Pero es en el siglo XIV cuando adquiere mayor protagonismo, pues Alfonso XI la concede a la familia de los Albornoz y ahí alcanza cierto rango como potestad de esta gran familia, sobre todo en tiempos de don Alvar García de Albornoz, noble de fuerte poder en aquellos tiempos de intrigas nobiliarias, asesor impenitente del propio rey Enrique II, el de las Mercedes.

Buen sitio este lugar de Tragacete. Desde sus tiempos de pertenencia a los marqueses de Cañete, aquellos Hurtado de Mendoza, con Prestameras y Beneficios a la capilla del Espíritu Santo de Cuenca, buenas Canonjías, su patronazgo a San Miguel, advocación de su bella parroquial, edificio solemne con bella espadaña y dos portadas que dan entrada a una nave amplia y bien artesonada, con modillones en las vigas centrales, retablo de piedra y mármol, pila bautismal, sencilla y de gallones, a los tiempos modernos, ahora, con buen turismo recibido, este lugar ha sido núcleo de la comarca.

Por eso hay que destacarlo. Ahora, su infraestructura es amplia. Hotel, hostales, restaurantes, casas rurales, amplias veredas de servicios y un sinfín de paisajes que incitan a un turismo rural donde la belleza y el sosiego te pueden provocar constante deseo de visita.

Todos recuerdan aquellos años de trashumancia, la Cañada Real de Zaragoza a Andalucía por Valencia, la que desde aquí partía y que, salvando el río Tajo por la Dehesa de Belvalle discurría aguas arriba del río Cuervo, cruzando los límites de la Vega del Codorno y Tragacete para descender hacia Las Majadas y Villalba.
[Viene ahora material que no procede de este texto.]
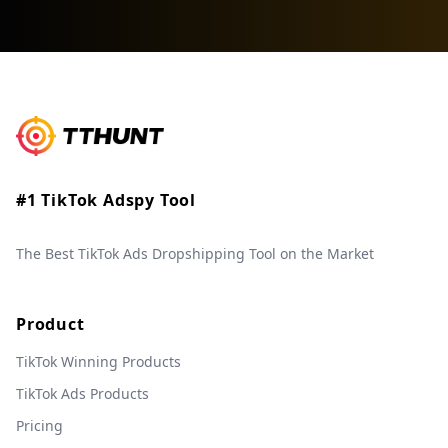
#1 TikTok Adspy Tool
The Best TikTok Ads Dropshipping Tool on the Market
Product
TikTok Winning Products
TikTok Ads Products
Pricing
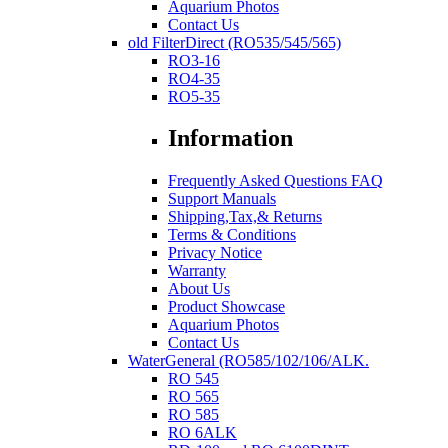
Aquarium Photos
Contact Us
old FilterDirect (RO535/545/565)
RO3-16
RO4-35
RO5-35
Information
Frequently Asked Questions FAQ
Support Manuals
Shipping,Tax,& Returns
Terms & Conditions
Privacy Notice
Warranty
About Us
Product Showcase
Aquarium Photos
Contact Us
WaterGeneral (RO585/102/106/ALK.
RO 545
RO 565
RO 585
RO 6ALK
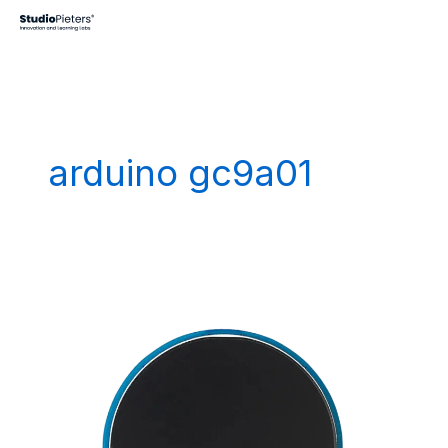
Skip
to
content
arduino gc9a01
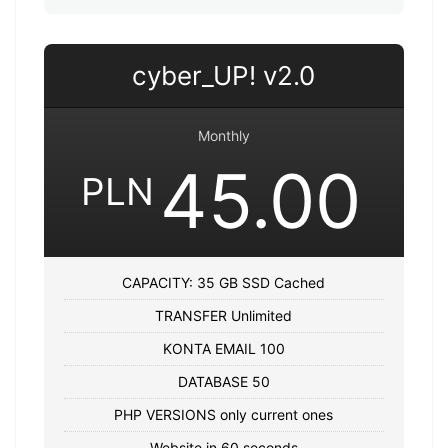
cyber_UP! v2.0
Monthly
45.00
PLN
CAPACITY: 35 GB SSD Cached
TRANSFER Unlimited
KONTA EMAIL 100
DATABASE 50
PHP VERSIONS only current ones
Website in 60 seconds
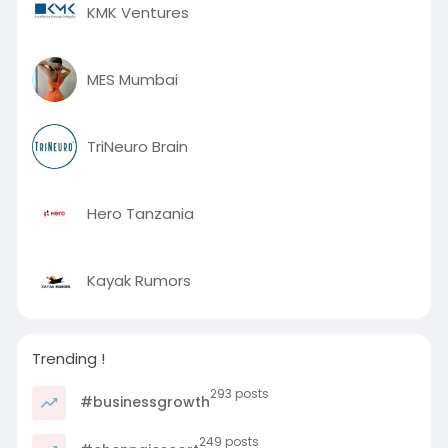
KMK Ventures
MES Mumbai
TriNeuro Brain
Hero Tanzania
Kayak Rumors
Trending !
293 posts
#businessgrowth
249 posts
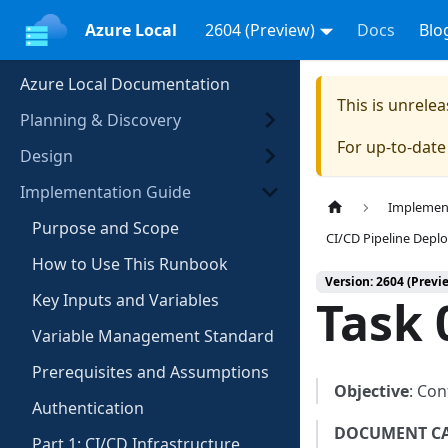
Azure Local
2604 (Preview)
Docs
Blo
Azure Local Documentation
This is unrel
Planning & Discovery
For up-to-dat
Design
Implementation Guide
Implemen
Purpose and Scope
CI/CD Pipeline Dep
How to Use This Runbook
Version: 2604 (Previ
Key Inputs and Variables
Task 
Variable Management Standard
Prerequisites and Assumptions
Objective
: Con
Authentication
DOCUMENT C
Part 1: CI/CD Infrastructure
Aquellas cabañas ganaderas de Juan Rodríguez, Francisco de la Cueva o Esteban Sánchez nos advierten de la buena lana que aquí se criaban e hicieron del lugar, por entonces, privilegio de pocos. 

Una maravillosa naturaleza en un término indescriptible donde los montes de la Fuenseca, Cerro de En Medio, Solana de San Felipe, la Cordillera, Puntal de la Hoya, los Callejones, la Dehesa Boyal del Enebral y el Rincón de la Gitana, hacen brillar las maravillas que San Miguel Arcángel desde su iglesia bendice y hace reencuentro festivo en ese mes de septiembre con buenas verbenas, toros y jolgorio, manteniendo incluso aquellas tradiciones de antaño.

Miguel Romero Sáiz, Cronista Oficial de Cuenca, en su blog On the Road de Las Noticias de Cuenca.